É na inconclusão do ser, que se sabe como tal, que se funda a educação como processo permanente. Mulheres e homens se tornaram educáveis na medida em que se reconheceram inacabados” (Paulo Freire, Pedagogia da Autonomia).

Quem estimula o aprendizado é o professor

Quando o assunto é educação, não existem posições definitivas. Nem uma única forma de ensinar e/ou de aprender. Ser flexível, rever conceitos são atitudes fundamentais. Tanto ao pesquisador da educação quanto ao professor.

O educador também é um aluno. Por vezes, um aluno de seus alunos. Ouvir e aprender com eles é ser sábio. O professor não sabe tudo. Nunca saberá. Outras vezes, os sinais emitidos pelos alunos sugerem que é preciso rever a proposta pedagógica ou mesmo o jeito de ensinar.

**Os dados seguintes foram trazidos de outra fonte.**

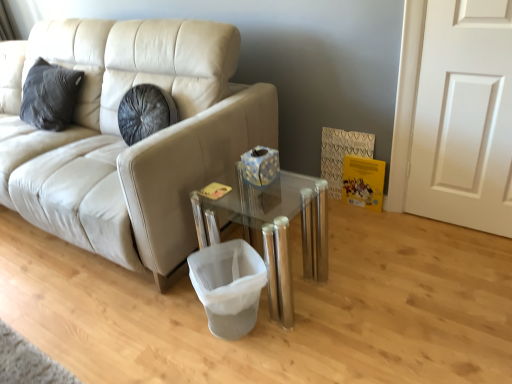
Question: From a real-world perspective, is white matte door at right positioned over transparent glass table at center based on gravity?

Choices:
 (A) no
 (B) yes

Answer: (B)

Question: Considering the relative sizes of white matte door at right and transparent glass table at center in the image provided, is white matte door at right smaller than transparent glass table at center?

Choices:
 (A) yes
 (B) no

Answer: (A)

Question: Is white matte door at right shorter than transparent glass table at center?

Choices:
 (A) no
 (B) yes

Answer: (A)

Question: Is white matte door at right further to camera compared to transparent glass table at center?

Choices:
 (A) no
 (B) yes

Answer: (B)

Question: Considering the relative positions of white matte door at right and transparent glass table at center in the image provided, is white matte door at right to the left of transparent glass table at center from the viewer's perspective?

Choices:
 (A) no
 (B) yes

Answer: (A)

Question: Is white matte door at right facing away from transparent glass table at center?

Choices:
 (A) no
 (B) yes

Answer: (A)

Question: Is white fabric laundry basket at lower center outside of transparent glass table at center?

Choices:
 (A) no
 (B) yes

Answer: (A)

Question: From a real-world perspective, is white fabric laundry basket at lower center physically below transparent glass table at center?

Choices:
 (A) yes
 (B) no

Answer: (A)

Question: Is white fabric laundry basket at lower center to the left of transparent glass table at center from the viewer's perspective?

Choices:
 (A) no
 (B) yes

Answer: (B)

Question: Does white fabric laundry basket at lower center have a larger size compared to transparent glass table at center?

Choices:
 (A) yes
 (B) no

Answer: (B)

Question: Would you say white fabric laundry basket at lower center is a long distance from transparent glass table at center?

Choices:
 (A) no
 (B) yes

Answer: (A)

Question: Is white fabric laundry basket at lower center at the right side of transparent glass table at center?

Choices:
 (A) no
 (B) yes

Answer: (A)

Question: From a real-world perspective, is beige leather couch at left positioned over white fabric laundry basket at lower center based on gravity?

Choices:
 (A) yes
 (B) no

Answer: (A)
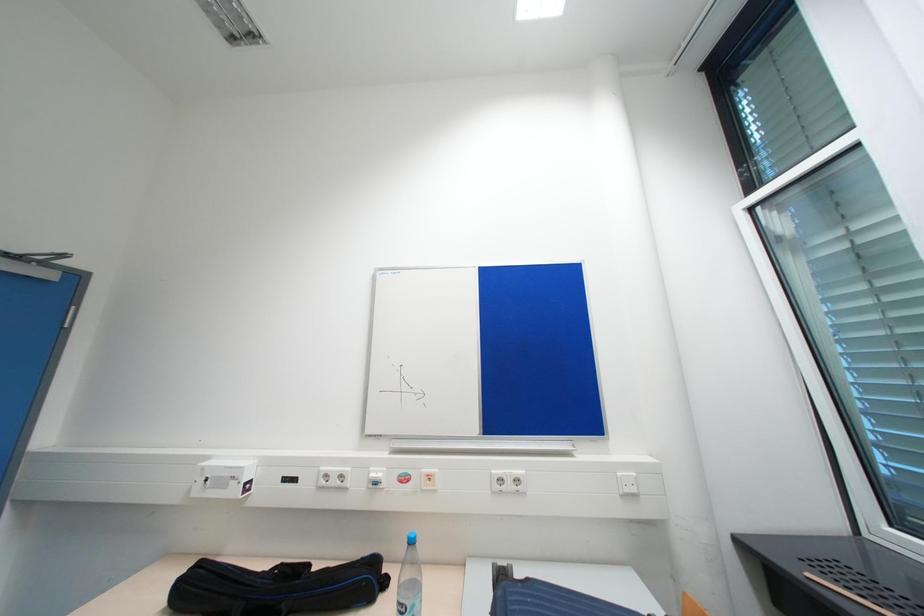
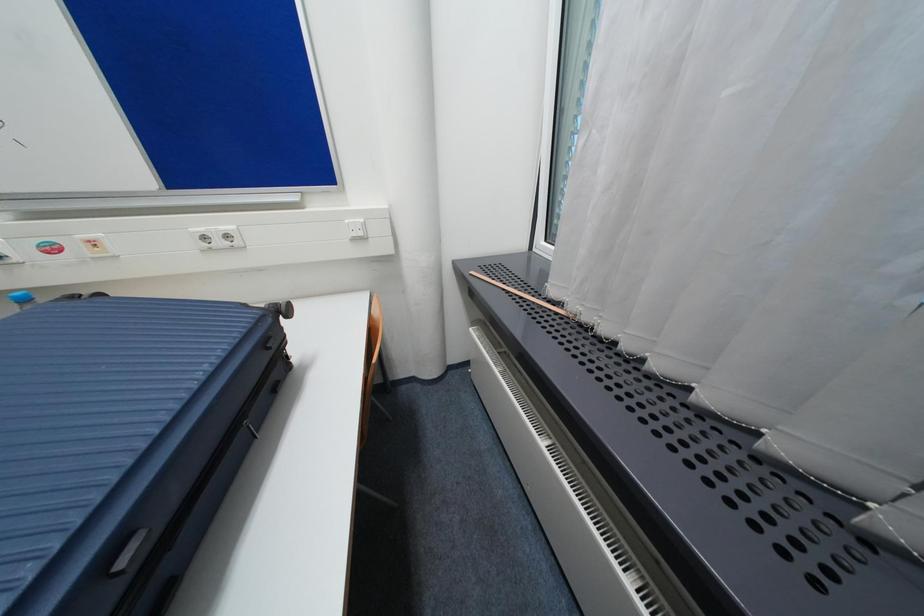
In the scene shown: The images are taken continuously from a first-person perspective. In which direction is your viewpoint rotating?

The camera rotated toward right-down.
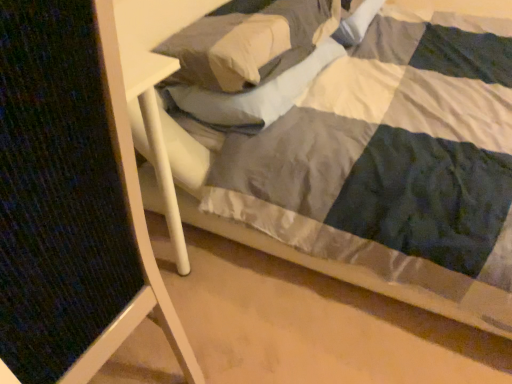
Where is `vacant area located to the right-hand side of textured fabric folding chair at left`? vacant area located to the right-hand side of textured fabric folding chair at left is located at coordinates (249, 311).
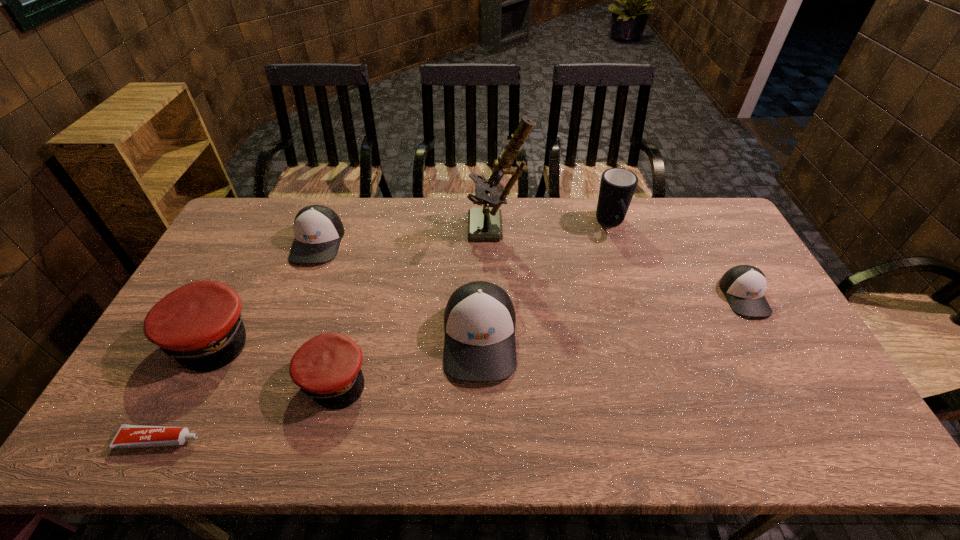
The image size is (960, 540). I want to click on empty space that is in between the farthest cap and the tallest object, so click(408, 236).

Find the location of a particular element. The image size is (960, 540). free space between the shortest object and the smaller red cap is located at coordinates (246, 409).

Locate an element on the screen. unoccupied area between the third cap from left to right and the nearest object is located at coordinates (x=246, y=409).

I want to click on object that is the fifth closest to the brown microscope, so pyautogui.click(x=744, y=286).

Locate an element on the screen. object that is the seventh closest to the smallest gray cap is located at coordinates (127, 436).

The height and width of the screenshot is (540, 960). I want to click on cap object that ranks as the third closest to the rightmost cap, so click(318, 230).

The width and height of the screenshot is (960, 540). Find the location of `the third closest cap to the second object from right to left`. the third closest cap to the second object from right to left is located at coordinates (327, 368).

Select which gray cap appears as the second closest to the toothpaste. Please provide its 2D coordinates. Your answer should be formatted as a tuple, i.e. [(x, y)], where the tuple contains the x and y coordinates of a point satisfying the conditions above.

[(479, 319)]

This screenshot has height=540, width=960. In order to click on gray cap that stands as the second closest to the shortest object in this screenshot , I will do `click(479, 319)`.

Image resolution: width=960 pixels, height=540 pixels. Identify the location of vacant space that satisfies the following two spatial constraints: 1. on the side of the seventh shortest object with the handle; 2. at the front of the smaller red cap where the visor is located. (661, 378).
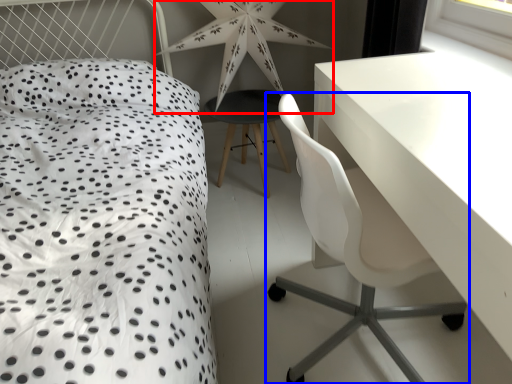
Question: Among these objects, which one is farthest to the camera, star (highlighted by a red box) or chair (highlighted by a blue box)?

Choices:
 (A) star
 (B) chair

Answer: (A)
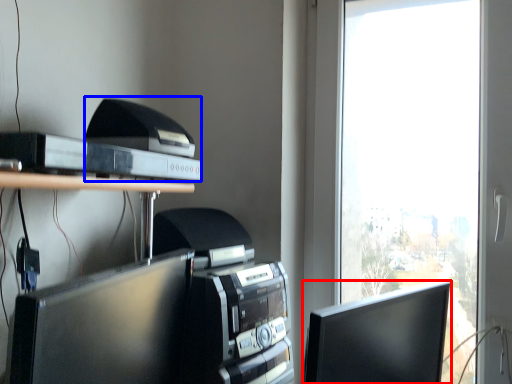
Question: Which of the following is the closest to the observer, computer monitor (highlighted by a red box) or printer (highlighted by a blue box)?

Choices:
 (A) computer monitor
 (B) printer

Answer: (A)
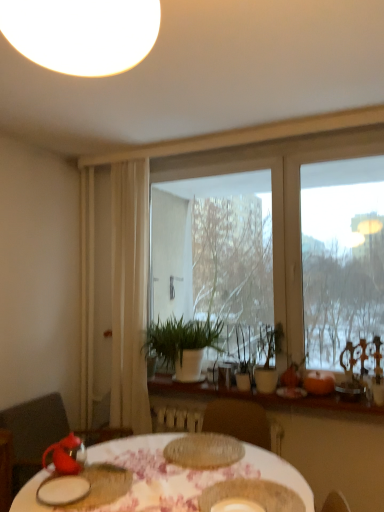
Identify the location of unoccupied space behind matte red teapot at lower left, positioned as the first tableware in left-to-right order. This screenshot has height=512, width=384. (101, 456).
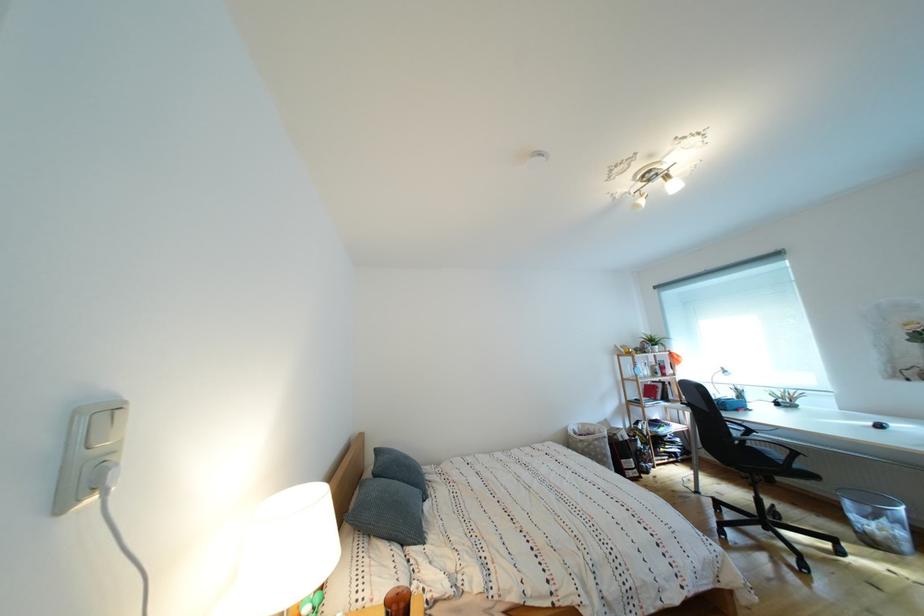
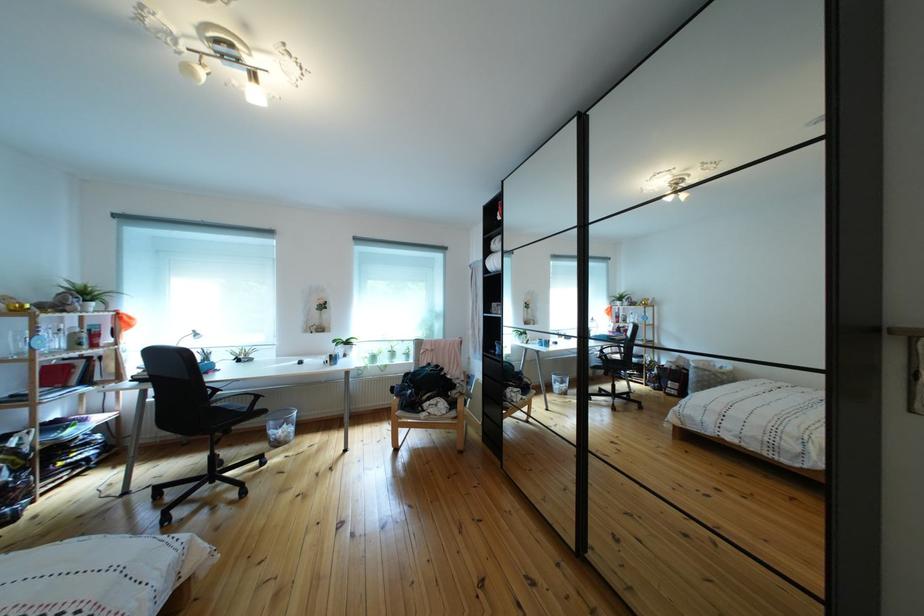
Question: The images are taken continuously from a first-person perspective. In which direction is your viewpoint rotating?

Choices:
 (A) Left
 (B) Right
 (C) Up
 (D) Down

Answer: (B)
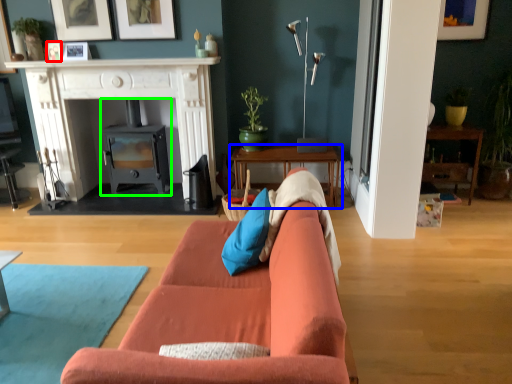
Question: Which is nearer to the picture frame (highlighted by a red box)? table (highlighted by a blue box) or wood burning stove (highlighted by a green box).

Choices:
 (A) table
 (B) wood burning stove

Answer: (B)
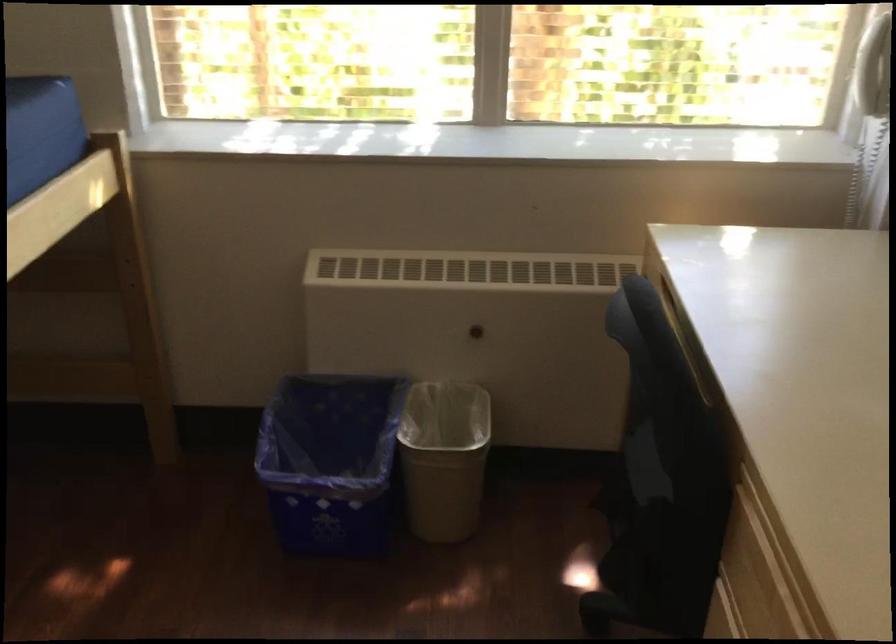
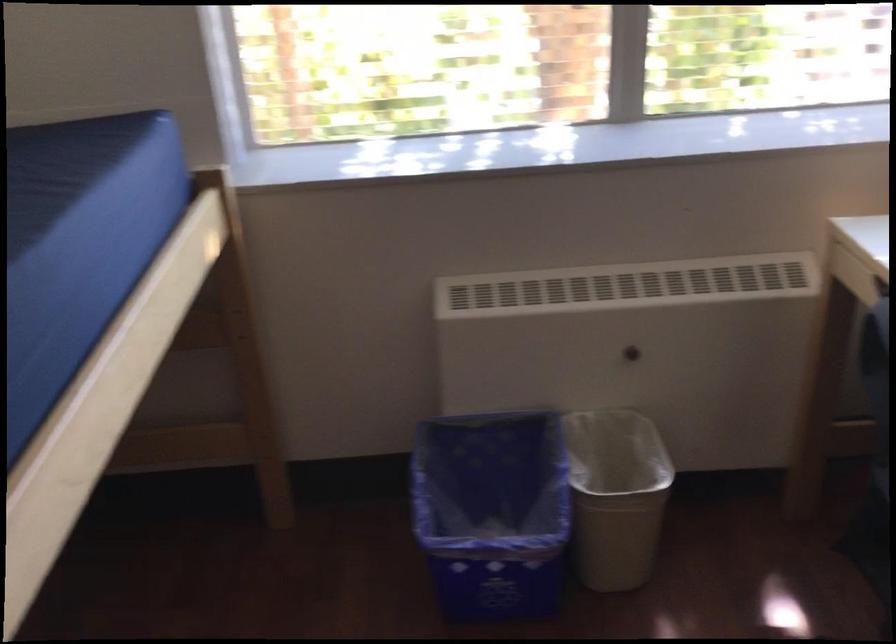
Find the pixel in the second image that matches pixel 431 451 in the first image.

(616, 496)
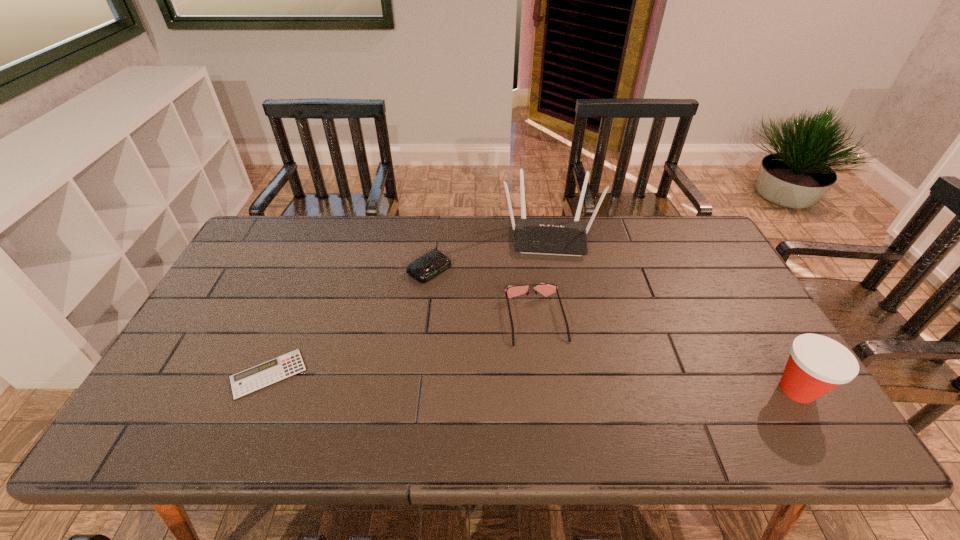
Locate an element on the screen. The width and height of the screenshot is (960, 540). free location at the left edge of the desktop is located at coordinates (229, 284).

Identify the location of free region at the right edge of the desktop. (749, 314).

This screenshot has height=540, width=960. In order to click on vacant region at the far left corner in this screenshot , I will do `click(289, 221)`.

Locate an element on the screen. free point between the rightmost object and the leftmost object is located at coordinates (533, 382).

Identify the location of vacant point located between the sunglasses and the calculator. The width and height of the screenshot is (960, 540). (402, 346).

This screenshot has width=960, height=540. I want to click on free space that is in between the second object from left to right and the sunglasses, so click(x=483, y=294).

The height and width of the screenshot is (540, 960). In order to click on vacant space that's between the alarm clock and the third farthest object in this screenshot , I will do `click(483, 294)`.

This screenshot has height=540, width=960. I want to click on unoccupied position between the second object from left to right and the leftmost object, so click(x=349, y=321).

I want to click on unoccupied position between the second tallest object and the alarm clock, so click(x=613, y=329).

This screenshot has height=540, width=960. What are the coordinates of `empty space between the alarm clock and the fourth shortest object` in the screenshot? It's located at (613, 329).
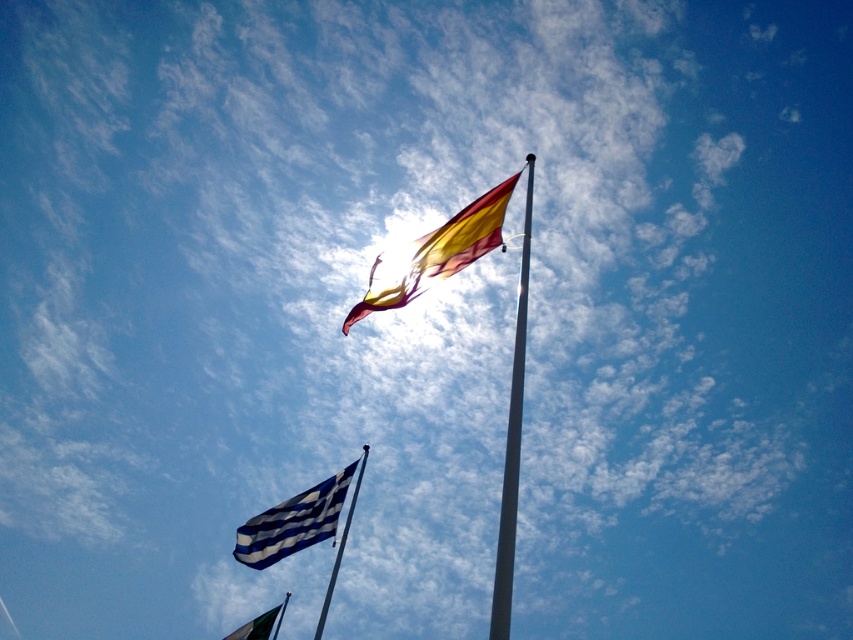
Question: Which point is closer to the camera taking this photo?

Choices:
 (A) (340, 548)
 (B) (238, 630)
 (C) (318, 630)
 (D) (514, 417)

Answer: (D)

Question: Which point is farther to the camera?

Choices:
 (A) smooth metal pole at center
 (B) yellow-red fabric flag at center
 (C) green fabric flag at lower left
 (D) blue/white striped flag at lower left

Answer: (C)

Question: Is yellow-red fabric flag at center thinner than smooth metal pole at center?

Choices:
 (A) yes
 (B) no

Answer: (B)

Question: Is smooth metal pole at center to the left of silver metallic flag pole at lower center from the viewer's perspective?

Choices:
 (A) yes
 (B) no

Answer: (B)

Question: Can you confirm if yellow-red fabric flag at center is smaller than blue/white striped flag at lower left?

Choices:
 (A) no
 (B) yes

Answer: (B)

Question: Among these points, which one is farthest from the camera?

Choices:
 (A) (229, 637)
 (B) (338, 552)
 (C) (503, 497)
 (D) (413, 266)

Answer: (A)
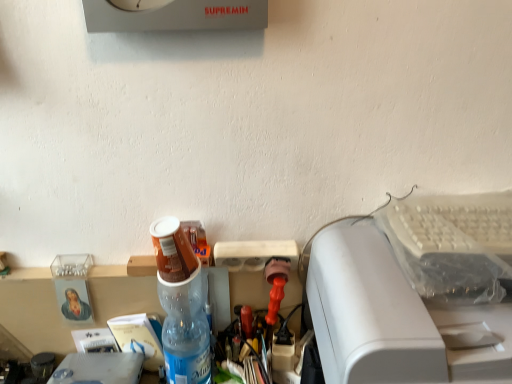
Question: Is white plastic printer at right taller or shorter than translucent plastic bottle at center?

Choices:
 (A) short
 (B) tall

Answer: (B)

Question: From the image's perspective, is white plastic printer at right above or below translucent plastic bottle at center?

Choices:
 (A) above
 (B) below

Answer: (B)

Question: Is white plastic printer at right to the left or to the right of translucent plastic bottle at center in the image?

Choices:
 (A) left
 (B) right

Answer: (B)

Question: From the image's perspective, is translucent plastic bottle at center positioned above or below white plastic printer at right?

Choices:
 (A) above
 (B) below

Answer: (A)

Question: Is translucent plastic bottle at center taller or shorter than white plastic printer at right?

Choices:
 (A) tall
 (B) short

Answer: (B)

Question: Is translucent plastic bottle at center in front of or behind white plastic printer at right in the image?

Choices:
 (A) behind
 (B) front

Answer: (A)

Question: Is translucent plastic bottle at center inside the boundaries of white plastic printer at right, or outside?

Choices:
 (A) outside
 (B) inside

Answer: (A)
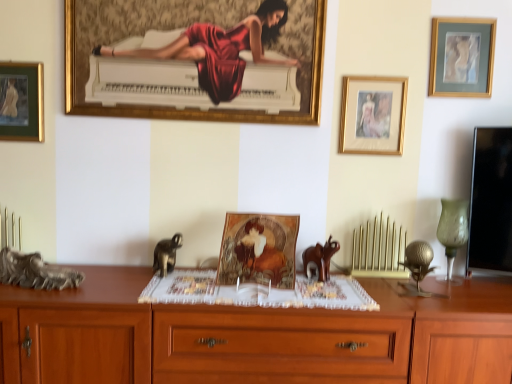
Find the location of a particular element. This screenshot has height=384, width=512. free spot above wooden drawer at center (from a real-world perspective) is located at coordinates (258, 287).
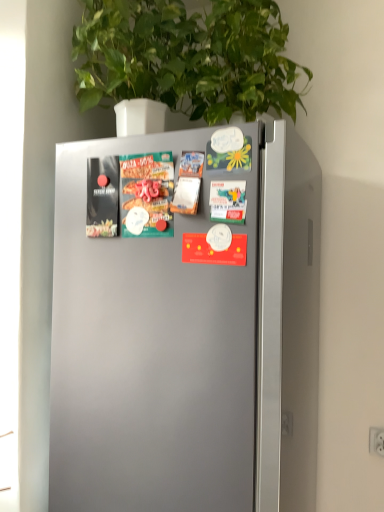
Where is `matte cardboard pizza box at center left`? Image resolution: width=384 pixels, height=512 pixels. matte cardboard pizza box at center left is located at coordinates (146, 195).

The image size is (384, 512). What do you see at coordinates (146, 195) in the screenshot? I see `matte cardboard pizza box at center left` at bounding box center [146, 195].

Where is `green leafy plant at upper center`? This screenshot has height=512, width=384. green leafy plant at upper center is located at coordinates (187, 57).

This screenshot has width=384, height=512. Describe the element at coordinates (187, 57) in the screenshot. I see `green leafy plant at upper center` at that location.

The height and width of the screenshot is (512, 384). Find the location of `matte cardboard pizza box at center left`. matte cardboard pizza box at center left is located at coordinates (146, 195).

Based on the photo, is matte cardboard pizza box at center left to the left of green leafy plant at upper center from the viewer's perspective?

Yes.

Between matte cardboard pizza box at center left and green leafy plant at upper center, which one is positioned in front?

Positioned in front is green leafy plant at upper center.

Which is farther from the camera, (158, 190) or (225, 55)?

The point (225, 55) is behind.

From the image's perspective, between matte cardboard pizza box at center left and green leafy plant at upper center, which one is located above?

green leafy plant at upper center is shown above in the image.

Based on the photo, from a real-world perspective, who is located lower, matte cardboard pizza box at center left or green leafy plant at upper center?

Manter-se fiel ao mesmos métodos, as mesmas fórmulas, é a receita do fracasso. Cada turma é única e aprende de um jeito muito particular.

Como pai de alunos, pesquisador da educação e professor, noto que alguns colegas ainda se incomodam com o desinteresse do aluno e o culpam por isso. Na tentativa de fazê-lo permanecer em sala e se envolver com o programa da disciplina, criam estratégias das mais variadas que tornam aquele espaço quase um quartel militar.

Recordo que quando comecei a dar aulas, era um desses professores dispostos a tudo pra manter o acadêmico em sala – ainda que não estivesse interessado em minhas aulas. Uns dois anos atrás, conversando com uma jovem, que havia sido uma das minhas alunas mais brilhantes, aprendi uma grande lição: a melhor maneira de fazer o acadêmico estar em sala é despertar nele o desejo pelo conhecimento que tenho a oferecer. O que eu digo, o que eu falo, o que eu ensino tem que fazer algum sentido. Eu tenho que oferecer algo que possa mexer com eles. Não é fazê-los rir. Professores não são humoristas. Porém, o encanto deve estar no conhecimento. O saber atrai.

Se o aluno percebe que o professor tem algo a oferecer e este saber pode lhe ser interessante, ele estará em sala. O conhecimento é o que deve estimular, não as ferramentas coercitivas.

Esta filosofia é transformadora. Por duas razões: reconheço minha responsabilidade em provocar o desejo pelo conhecimento ao mesmo tempo dou liberdade ao aluno de escolher se quer ou não aprender.

Admito, não é simples encarar os alunos e impactá-los. Mas confiar no que tenho para oferecer, ter domínio daquilo que vou ensinar me garantem autoridade para fazer com que cada aula seja especial.

A mudança de método me fez descobrir que o professor, ao demonstrar claro interesse em promover o conhecimento ao aluno, consegue aquilo que o docente preso aos esquematismos não consegue: salas cheias e alunos envolvidos.

O prazer maior diante de uma sala interessada, que não dorme durante a aula, é do próprio educador. Ganha o professor, ganham os alunos, já que estes descobrem que a aquisição do saber – ainda que seja um processo desgastante, cansativo – não deve ser por obrigação, mas por uma escolha consciente.